• _PROBLEM DETAILS_: Leave out all pictures while repeating the records exactly and completely.

• _THE DATA_:
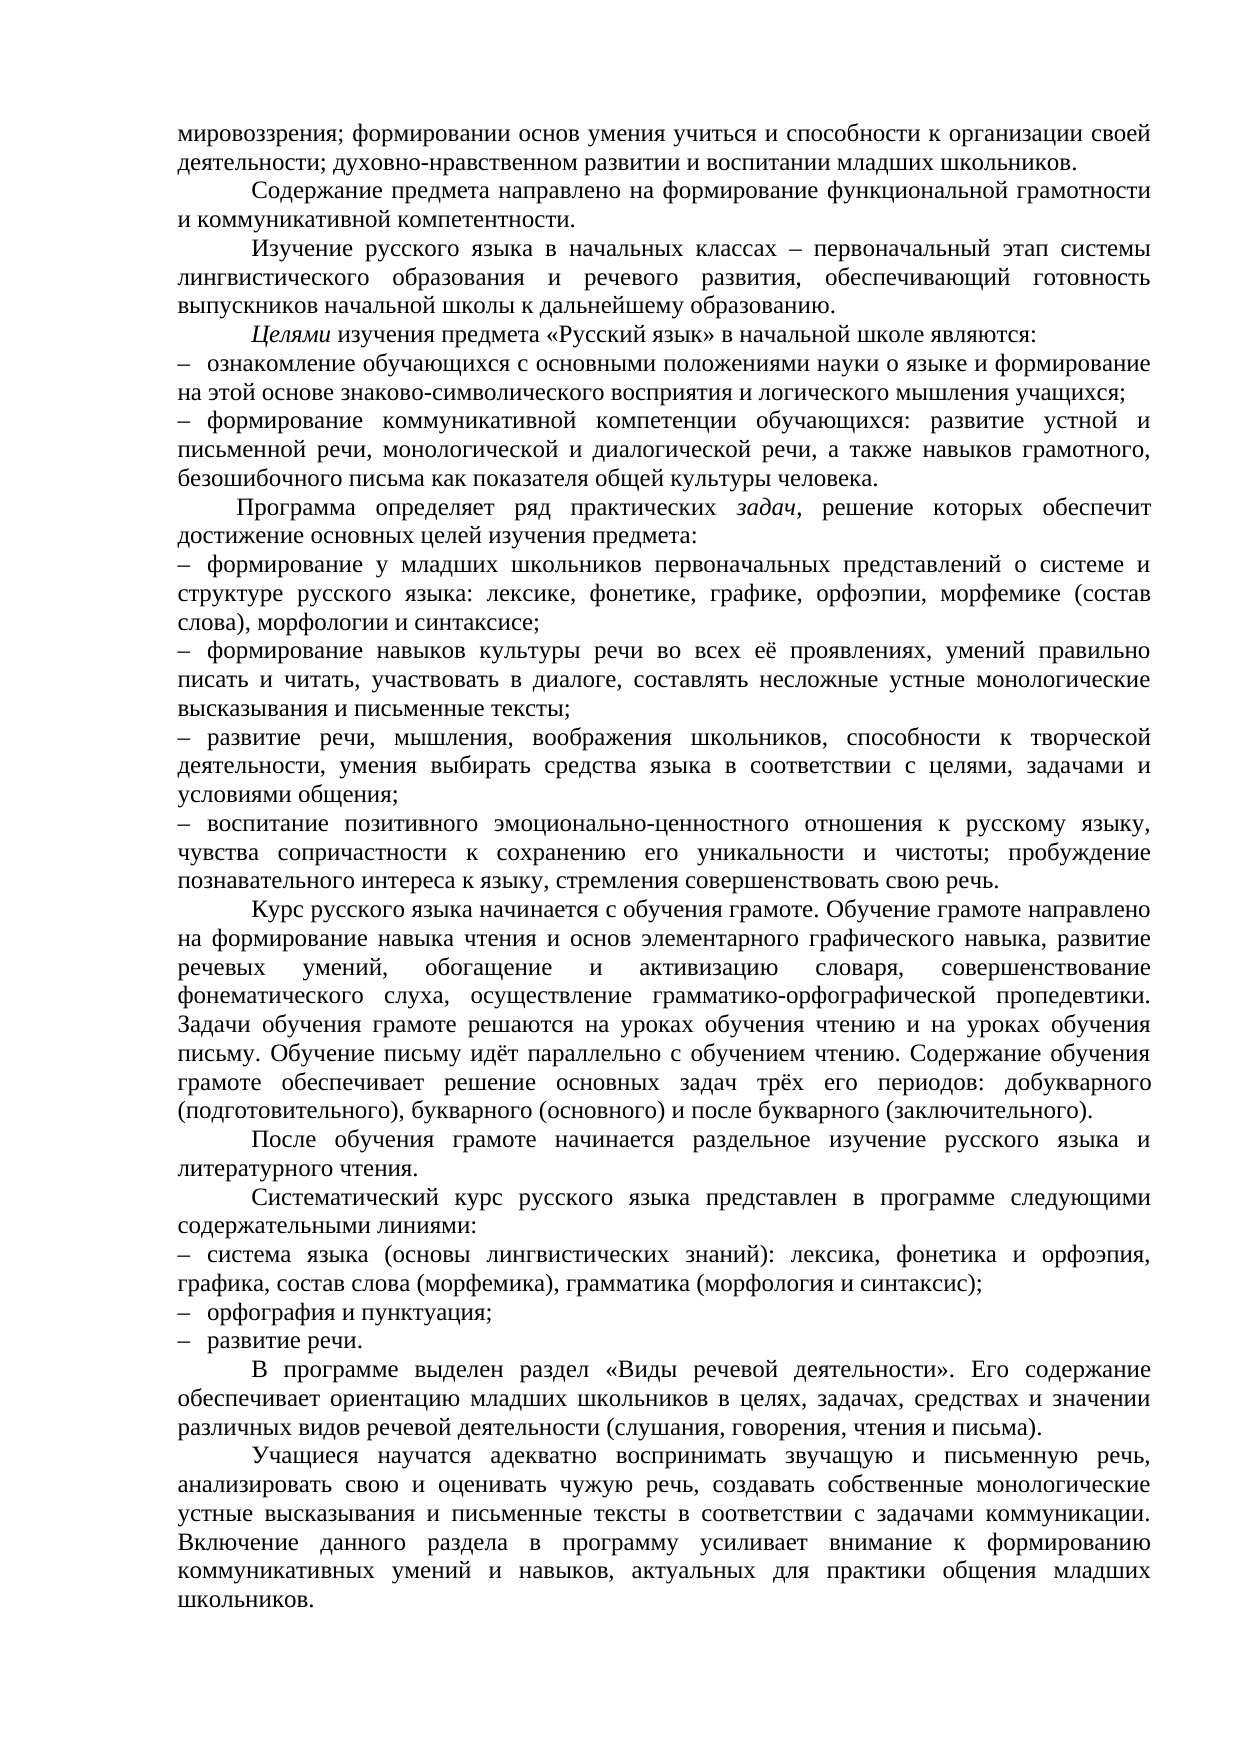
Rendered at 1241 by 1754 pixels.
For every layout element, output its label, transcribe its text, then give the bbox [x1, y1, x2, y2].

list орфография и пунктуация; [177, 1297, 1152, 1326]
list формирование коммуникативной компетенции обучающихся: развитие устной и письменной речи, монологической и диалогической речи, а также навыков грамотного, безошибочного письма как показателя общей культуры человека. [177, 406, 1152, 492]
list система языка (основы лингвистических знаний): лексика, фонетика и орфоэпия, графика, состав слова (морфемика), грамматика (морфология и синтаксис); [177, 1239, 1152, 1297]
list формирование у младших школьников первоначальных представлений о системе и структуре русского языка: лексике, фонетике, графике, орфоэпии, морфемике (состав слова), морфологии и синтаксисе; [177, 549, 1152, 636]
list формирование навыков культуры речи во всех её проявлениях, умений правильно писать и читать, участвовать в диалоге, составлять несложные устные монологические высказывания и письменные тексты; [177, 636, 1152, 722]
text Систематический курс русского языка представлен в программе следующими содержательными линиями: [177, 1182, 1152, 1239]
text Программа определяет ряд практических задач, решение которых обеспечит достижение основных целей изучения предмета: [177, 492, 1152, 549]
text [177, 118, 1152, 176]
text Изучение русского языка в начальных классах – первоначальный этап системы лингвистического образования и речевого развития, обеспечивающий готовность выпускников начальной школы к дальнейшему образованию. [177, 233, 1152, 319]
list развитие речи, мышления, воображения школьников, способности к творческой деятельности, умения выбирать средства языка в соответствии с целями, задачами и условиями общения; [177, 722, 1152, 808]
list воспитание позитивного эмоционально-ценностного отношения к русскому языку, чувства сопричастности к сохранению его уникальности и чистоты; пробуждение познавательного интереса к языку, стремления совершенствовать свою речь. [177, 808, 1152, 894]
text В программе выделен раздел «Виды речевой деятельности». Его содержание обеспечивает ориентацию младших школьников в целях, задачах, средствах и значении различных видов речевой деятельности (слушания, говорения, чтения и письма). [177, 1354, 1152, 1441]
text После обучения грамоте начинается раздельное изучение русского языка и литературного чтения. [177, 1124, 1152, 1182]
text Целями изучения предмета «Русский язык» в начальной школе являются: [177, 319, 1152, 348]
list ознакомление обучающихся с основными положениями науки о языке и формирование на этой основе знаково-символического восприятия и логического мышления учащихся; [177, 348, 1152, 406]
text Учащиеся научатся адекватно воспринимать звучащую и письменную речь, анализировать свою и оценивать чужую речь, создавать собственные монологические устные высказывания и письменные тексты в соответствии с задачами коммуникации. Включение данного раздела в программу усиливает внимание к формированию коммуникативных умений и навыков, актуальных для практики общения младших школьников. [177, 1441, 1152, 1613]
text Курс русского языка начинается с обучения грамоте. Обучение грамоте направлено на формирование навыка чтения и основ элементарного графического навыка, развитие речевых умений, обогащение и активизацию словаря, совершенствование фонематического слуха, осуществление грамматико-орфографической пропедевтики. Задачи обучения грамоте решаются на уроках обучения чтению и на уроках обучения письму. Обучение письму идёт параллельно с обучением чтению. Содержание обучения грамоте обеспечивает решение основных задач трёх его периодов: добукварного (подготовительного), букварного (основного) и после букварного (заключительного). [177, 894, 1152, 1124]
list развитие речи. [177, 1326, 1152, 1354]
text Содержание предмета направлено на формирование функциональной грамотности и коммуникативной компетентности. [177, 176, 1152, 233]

• _RESPONSE TO THE TASK_:
Rendered at 1241 by 1754 pixels.
For every layout element, output its label, transcribe its text, then give the bbox [x1, y1, x2, y2].

list орфография и пунктуация; [177, 1297, 1152, 1326]
list формирование коммуникативной компетенции обучающихся: развитие устной и письменной речи, монологической и диалогической речи, а также навыков грамотного, безошибочного письма как показателя общей культуры человека. [177, 406, 1152, 492]
list система языка (основы лингвистических знаний): лексика, фонетика и орфоэпия, графика, состав слова (морфемика), грамматика (морфология и синтаксис); [177, 1239, 1152, 1297]
list формирование у младших школьников первоначальных представлений о системе и структуре русского языка: лексике, фонетике, графике, орфоэпии, морфемике (состав слова), морфологии и синтаксисе; [177, 549, 1152, 636]
list формирование навыков культуры речи во всех её проявлениях, умений правильно писать и читать, участвовать в диалоге, составлять несложные устные монологические высказывания и письменные тексты; [177, 636, 1152, 722]
text Систематический курс русского языка представлен в программе следующими содержательными линиями: [177, 1182, 1152, 1239]
text Программа определяет ряд практических задач, решение которых обеспечит достижение основных целей изучения предмета: [177, 492, 1152, 549]
text [177, 118, 1152, 176]
text Изучение русского языка в начальных классах – первоначальный этап системы лингвистического образования и речевого развития, обеспечивающий готовность выпускников начальной школы к дальнейшему образованию. [177, 233, 1152, 319]
list развитие речи, мышления, воображения школьников, способности к творческой деятельности, умения выбирать средства языка в соответствии с целями, задачами и условиями общения; [177, 722, 1152, 808]
list воспитание позитивного эмоционально-ценностного отношения к русскому языку, чувства сопричастности к сохранению его уникальности и чистоты; пробуждение познавательного интереса к языку, стремления совершенствовать свою речь. [177, 808, 1152, 894]
text В программе выделен раздел «Виды речевой деятельности». Его содержание обеспечивает ориентацию младших школьников в целях, задачах, средствах и значении различных видов речевой деятельности (слушания, говорения, чтения и письма). [177, 1354, 1152, 1441]
text После обучения грамоте начинается раздельное изучение русского языка и литературного чтения. [177, 1124, 1152, 1182]
text Целями изучения предмета «Русский язык» в начальной школе являются: [177, 319, 1152, 348]
list ознакомление обучающихся с основными положениями науки о языке и формирование на этой основе знаково-символического восприятия и логического мышления учащихся; [177, 348, 1152, 406]
text Учащиеся научатся адекватно воспринимать звучащую и письменную речь, анализировать свою и оценивать чужую речь, создавать собственные монологические устные высказывания и письменные тексты в соответствии с задачами коммуникации. Включение данного раздела в программу усиливает внимание к формированию коммуникативных умений и навыков, актуальных для практики общения младших школьников. [177, 1441, 1152, 1613]
text Курс русского языка начинается с обучения грамоте. Обучение грамоте направлено на формирование навыка чтения и основ элементарного графического навыка, развитие речевых умений, обогащение и активизацию словаря, совершенствование фонематического слуха, осуществление грамматико-орфографической пропедевтики. Задачи обучения грамоте решаются на уроках обучения чтению и на уроках обучения письму. Обучение письму идёт параллельно с обучением чтению. Содержание обучения грамоте обеспечивает решение основных задач трёх его периодов: добукварного (подготовительного), букварного (основного) и после букварного (заключительного). [177, 894, 1152, 1124]
list развитие речи. [177, 1326, 1152, 1354]
text Содержание предмета направлено на формирование функциональной грамотности и коммуникативной компетентности. [177, 176, 1152, 233]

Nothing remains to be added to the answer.